Confidential information may be disclosed during the course of a judicial proceeding in which the regularity of an assessment is questioned. See I.C. § 6-1.1-35-9(d); See also Opinion of the Public Access Counselor 09-FC-154. An assessing official or an employee of an assessing official shall immediately be dismissed from that position if the person discloses in an unauthorized manner any information that is classified as confidential under section 9. See I.C. § 6-1.1-35-11. Further, if a county or township official or an employee of such an official or board discloses in an unauthorized manner information that is classified as confidential under section 9, a person who owns property which the information pertains to may recover liquidated damages in the amount of five-hundred dollars ($500); or the person’s actual damages resulting from the unauthorized disclosure. See I.C. § 6-1.1-35-12. Finally, a public employee or official who knowingly or intentionally discloses information classified as confidential by state statute commits a Class A infraction. See I.C. § 5-14-3-10.

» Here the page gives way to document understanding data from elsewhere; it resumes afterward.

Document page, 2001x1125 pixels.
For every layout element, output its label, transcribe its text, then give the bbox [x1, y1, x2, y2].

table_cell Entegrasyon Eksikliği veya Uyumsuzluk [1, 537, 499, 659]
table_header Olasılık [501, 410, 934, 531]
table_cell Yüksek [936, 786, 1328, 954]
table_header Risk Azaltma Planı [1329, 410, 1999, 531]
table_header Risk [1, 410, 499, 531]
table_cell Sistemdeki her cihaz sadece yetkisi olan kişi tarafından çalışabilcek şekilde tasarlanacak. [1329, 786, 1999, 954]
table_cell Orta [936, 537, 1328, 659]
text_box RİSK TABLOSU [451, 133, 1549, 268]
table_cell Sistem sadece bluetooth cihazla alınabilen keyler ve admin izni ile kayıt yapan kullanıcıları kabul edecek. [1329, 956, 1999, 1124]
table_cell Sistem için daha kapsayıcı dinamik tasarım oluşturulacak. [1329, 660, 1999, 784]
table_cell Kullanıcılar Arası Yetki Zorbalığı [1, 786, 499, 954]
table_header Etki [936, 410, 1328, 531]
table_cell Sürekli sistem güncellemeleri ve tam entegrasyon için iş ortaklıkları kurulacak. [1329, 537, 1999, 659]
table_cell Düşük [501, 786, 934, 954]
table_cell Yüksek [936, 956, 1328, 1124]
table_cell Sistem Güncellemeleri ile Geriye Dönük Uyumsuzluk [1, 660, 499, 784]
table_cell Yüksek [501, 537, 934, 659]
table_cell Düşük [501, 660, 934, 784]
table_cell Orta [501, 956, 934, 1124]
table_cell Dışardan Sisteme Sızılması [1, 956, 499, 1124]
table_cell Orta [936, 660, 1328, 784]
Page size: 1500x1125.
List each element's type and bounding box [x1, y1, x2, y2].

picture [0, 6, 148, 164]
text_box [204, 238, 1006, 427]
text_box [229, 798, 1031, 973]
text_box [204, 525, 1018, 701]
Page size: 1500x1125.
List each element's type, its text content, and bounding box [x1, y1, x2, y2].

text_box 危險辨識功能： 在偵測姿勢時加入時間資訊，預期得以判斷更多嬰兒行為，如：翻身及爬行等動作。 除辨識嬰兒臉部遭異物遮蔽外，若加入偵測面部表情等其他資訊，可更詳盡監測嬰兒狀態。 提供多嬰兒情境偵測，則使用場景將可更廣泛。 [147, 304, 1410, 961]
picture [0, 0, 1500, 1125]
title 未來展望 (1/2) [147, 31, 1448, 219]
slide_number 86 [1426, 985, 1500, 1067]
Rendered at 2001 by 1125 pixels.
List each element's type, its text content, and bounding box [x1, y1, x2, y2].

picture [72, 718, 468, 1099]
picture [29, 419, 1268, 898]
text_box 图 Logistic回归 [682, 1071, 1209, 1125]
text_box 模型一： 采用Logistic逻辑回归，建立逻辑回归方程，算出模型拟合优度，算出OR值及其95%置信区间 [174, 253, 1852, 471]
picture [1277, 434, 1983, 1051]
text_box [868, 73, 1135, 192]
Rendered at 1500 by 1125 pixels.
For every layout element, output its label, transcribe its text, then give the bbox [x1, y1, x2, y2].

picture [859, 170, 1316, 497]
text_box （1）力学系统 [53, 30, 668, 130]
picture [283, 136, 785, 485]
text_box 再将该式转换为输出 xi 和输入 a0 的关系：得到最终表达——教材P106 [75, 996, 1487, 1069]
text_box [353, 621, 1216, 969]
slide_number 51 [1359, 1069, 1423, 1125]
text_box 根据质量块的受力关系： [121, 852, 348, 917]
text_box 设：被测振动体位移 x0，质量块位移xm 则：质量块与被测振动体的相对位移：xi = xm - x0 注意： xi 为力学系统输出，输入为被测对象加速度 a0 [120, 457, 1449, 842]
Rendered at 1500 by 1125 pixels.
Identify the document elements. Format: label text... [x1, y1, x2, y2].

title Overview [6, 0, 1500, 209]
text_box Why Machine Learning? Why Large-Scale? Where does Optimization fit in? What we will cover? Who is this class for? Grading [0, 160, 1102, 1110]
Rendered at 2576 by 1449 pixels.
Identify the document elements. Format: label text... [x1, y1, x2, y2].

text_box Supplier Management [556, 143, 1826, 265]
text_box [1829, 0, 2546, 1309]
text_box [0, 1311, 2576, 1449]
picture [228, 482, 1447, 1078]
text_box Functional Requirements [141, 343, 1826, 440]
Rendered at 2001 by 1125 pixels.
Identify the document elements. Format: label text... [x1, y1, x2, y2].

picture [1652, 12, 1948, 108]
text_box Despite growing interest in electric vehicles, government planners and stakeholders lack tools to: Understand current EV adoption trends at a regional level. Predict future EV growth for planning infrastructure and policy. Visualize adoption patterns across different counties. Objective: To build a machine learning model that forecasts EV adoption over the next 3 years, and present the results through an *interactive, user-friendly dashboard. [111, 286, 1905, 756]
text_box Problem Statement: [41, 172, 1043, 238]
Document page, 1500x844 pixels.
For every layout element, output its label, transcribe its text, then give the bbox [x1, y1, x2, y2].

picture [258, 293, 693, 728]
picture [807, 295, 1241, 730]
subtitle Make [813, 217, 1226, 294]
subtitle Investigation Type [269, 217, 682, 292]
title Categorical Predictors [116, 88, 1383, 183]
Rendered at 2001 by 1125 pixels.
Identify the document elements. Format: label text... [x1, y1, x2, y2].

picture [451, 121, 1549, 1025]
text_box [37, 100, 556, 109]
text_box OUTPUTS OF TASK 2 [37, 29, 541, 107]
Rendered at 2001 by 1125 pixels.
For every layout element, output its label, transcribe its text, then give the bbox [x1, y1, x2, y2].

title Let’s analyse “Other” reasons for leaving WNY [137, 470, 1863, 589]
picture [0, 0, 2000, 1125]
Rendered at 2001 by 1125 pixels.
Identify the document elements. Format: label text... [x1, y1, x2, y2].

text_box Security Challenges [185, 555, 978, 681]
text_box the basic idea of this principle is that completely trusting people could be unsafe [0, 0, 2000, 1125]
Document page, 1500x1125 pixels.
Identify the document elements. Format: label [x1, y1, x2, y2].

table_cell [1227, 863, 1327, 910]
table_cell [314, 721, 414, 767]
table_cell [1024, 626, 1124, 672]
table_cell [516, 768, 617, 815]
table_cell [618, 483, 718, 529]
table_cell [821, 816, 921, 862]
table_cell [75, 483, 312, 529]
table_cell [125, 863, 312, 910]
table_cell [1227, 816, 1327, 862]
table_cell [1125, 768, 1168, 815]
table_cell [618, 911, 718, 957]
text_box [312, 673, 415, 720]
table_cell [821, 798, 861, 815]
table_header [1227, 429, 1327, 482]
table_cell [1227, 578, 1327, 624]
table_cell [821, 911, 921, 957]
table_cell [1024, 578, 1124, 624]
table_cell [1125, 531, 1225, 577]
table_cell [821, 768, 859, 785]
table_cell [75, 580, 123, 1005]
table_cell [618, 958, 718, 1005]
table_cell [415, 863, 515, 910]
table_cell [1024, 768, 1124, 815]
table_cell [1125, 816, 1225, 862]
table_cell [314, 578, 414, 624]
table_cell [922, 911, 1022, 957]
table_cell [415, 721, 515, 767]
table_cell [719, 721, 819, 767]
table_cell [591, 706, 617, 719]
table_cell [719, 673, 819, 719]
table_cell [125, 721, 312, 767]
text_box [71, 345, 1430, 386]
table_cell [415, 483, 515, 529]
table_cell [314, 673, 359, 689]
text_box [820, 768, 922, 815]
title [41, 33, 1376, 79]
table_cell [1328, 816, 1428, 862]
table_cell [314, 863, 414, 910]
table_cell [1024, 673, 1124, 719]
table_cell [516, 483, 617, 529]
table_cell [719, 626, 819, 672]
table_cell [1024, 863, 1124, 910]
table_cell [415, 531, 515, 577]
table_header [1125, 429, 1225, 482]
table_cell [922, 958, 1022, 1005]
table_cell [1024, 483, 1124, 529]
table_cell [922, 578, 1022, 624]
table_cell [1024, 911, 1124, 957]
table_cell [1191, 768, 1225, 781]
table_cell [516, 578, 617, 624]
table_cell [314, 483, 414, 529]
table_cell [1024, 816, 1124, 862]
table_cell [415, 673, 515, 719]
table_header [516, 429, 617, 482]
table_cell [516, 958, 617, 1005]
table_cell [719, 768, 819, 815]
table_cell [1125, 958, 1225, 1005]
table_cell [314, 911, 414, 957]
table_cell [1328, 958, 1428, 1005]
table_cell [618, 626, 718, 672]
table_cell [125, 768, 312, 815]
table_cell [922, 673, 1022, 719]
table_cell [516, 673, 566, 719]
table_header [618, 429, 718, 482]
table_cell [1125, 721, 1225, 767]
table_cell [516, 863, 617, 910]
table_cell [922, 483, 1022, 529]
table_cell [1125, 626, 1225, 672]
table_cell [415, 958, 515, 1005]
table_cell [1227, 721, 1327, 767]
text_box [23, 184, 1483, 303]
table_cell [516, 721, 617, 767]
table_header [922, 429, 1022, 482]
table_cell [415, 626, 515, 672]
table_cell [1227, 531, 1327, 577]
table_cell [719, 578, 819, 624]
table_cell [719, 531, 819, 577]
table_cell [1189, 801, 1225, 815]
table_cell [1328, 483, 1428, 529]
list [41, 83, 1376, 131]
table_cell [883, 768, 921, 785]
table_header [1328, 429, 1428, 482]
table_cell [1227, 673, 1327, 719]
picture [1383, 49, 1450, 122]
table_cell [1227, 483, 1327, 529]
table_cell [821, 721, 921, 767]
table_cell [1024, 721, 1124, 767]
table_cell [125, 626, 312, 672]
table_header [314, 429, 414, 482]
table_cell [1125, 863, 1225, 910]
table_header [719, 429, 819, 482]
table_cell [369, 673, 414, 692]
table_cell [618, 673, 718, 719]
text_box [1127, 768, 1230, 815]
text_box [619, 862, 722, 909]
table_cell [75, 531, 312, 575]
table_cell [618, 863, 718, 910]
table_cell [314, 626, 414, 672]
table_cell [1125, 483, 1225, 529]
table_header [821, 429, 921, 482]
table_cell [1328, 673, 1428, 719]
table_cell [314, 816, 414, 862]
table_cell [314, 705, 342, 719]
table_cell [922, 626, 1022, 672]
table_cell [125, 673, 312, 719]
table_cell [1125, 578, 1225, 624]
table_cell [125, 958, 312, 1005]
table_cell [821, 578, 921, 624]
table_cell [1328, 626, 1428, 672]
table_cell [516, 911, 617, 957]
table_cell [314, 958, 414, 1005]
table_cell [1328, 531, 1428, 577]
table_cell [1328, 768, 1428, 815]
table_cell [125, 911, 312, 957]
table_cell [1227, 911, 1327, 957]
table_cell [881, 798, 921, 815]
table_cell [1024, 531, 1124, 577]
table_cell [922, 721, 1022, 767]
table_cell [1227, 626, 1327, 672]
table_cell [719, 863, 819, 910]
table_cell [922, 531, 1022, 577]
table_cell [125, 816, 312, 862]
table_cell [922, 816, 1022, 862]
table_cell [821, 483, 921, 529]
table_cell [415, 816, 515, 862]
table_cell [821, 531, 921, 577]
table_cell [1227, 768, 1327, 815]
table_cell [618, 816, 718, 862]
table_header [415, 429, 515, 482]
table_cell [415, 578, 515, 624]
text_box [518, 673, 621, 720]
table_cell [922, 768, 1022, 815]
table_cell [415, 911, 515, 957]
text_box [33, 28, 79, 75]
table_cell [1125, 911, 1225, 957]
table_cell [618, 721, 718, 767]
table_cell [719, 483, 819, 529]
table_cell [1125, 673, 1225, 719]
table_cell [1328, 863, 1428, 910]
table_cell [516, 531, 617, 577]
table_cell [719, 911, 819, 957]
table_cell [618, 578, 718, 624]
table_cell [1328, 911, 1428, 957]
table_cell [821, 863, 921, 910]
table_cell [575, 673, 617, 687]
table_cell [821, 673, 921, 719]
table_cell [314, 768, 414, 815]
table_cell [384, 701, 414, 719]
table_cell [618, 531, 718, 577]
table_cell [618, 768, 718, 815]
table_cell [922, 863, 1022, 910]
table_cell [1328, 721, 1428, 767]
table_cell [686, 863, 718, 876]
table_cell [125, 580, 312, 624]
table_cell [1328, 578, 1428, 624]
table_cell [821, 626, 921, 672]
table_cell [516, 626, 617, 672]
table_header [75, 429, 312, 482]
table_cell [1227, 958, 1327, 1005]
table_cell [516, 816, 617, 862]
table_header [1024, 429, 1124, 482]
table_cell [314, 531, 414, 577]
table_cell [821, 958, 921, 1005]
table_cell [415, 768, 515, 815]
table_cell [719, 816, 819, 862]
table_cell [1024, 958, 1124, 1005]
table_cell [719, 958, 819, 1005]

The County has provided that it utilizes the actual income approach on sold rental properties to arrive at the GRM for specific areas/types of properties in the county. Upon receiving the actual income received by each landlord, the Assessor divides the Sales Price of the property by the Income to determine the GRM. There are three components in the calculation of value using the income approach; the GRM, Assessed Value, and Income. The Assessed Value divided by the GRM equals the Income received by the landlord. There is no dispute that the income from the rental property is considered to be
confidential pursuant to I.C. § 6-1.1-35-9. The Assessor has provided that the Assessed Value of the property is readily available via the County’s website. Thus, if the GRM were also to be provided, one would be able to determine the Income for each property, which the Assessor is prohibited from doing. Thus, as applied specifically to the Assessor under the facts presented, it is my opinion that the Assessor would be prohibited from providing you with the GRM in light of the other information that is already made available by the County. As such, it is my opinion that the Assessor did not violate the APRA in response to your request. See also Opinion of the Public Access Counselor 10- FC-242.

See the full order here:

http://www.in.gov/pac/advisory/files/13-FC-18.pdf

The PAC decision 10-FC-242 referenced above has a similar albeit briefer finding:

The APRA prohibits public agencies from releasing records declared confidential by state statute. I.C. § 5-14-3-4(a)(1). Under I.C. § 6-1.1-35-9, “[a]ll information that is related to earnings, income, profits, losses, or expenditures” that is given by a person to an assessing official is confidential. Accordingly, the Assessor denied you access to income information relating to rental properties in St. Joseph County. In my opinion, the Assessor is required by statute to keep such information confidential. I understand your argument that the income information is often voluntarily released by landlords who advertise it to the public. However, some landlords may choose not to release the information, even if they have done so in the past. Moreover, even if they release it to the public voluntarily through other sources, that does not relieve the Assessor of its statutory duty to keep such information confidential. The APRA provides criminal penalties for public officials and employees who knowingly or intentionally disclose
information classified as confidential by state statute. See I.C. § 5-14-3-10(a).

Consequently, in my opinion the Assessor has not violated the APRA by denying you access to the properties’ income information.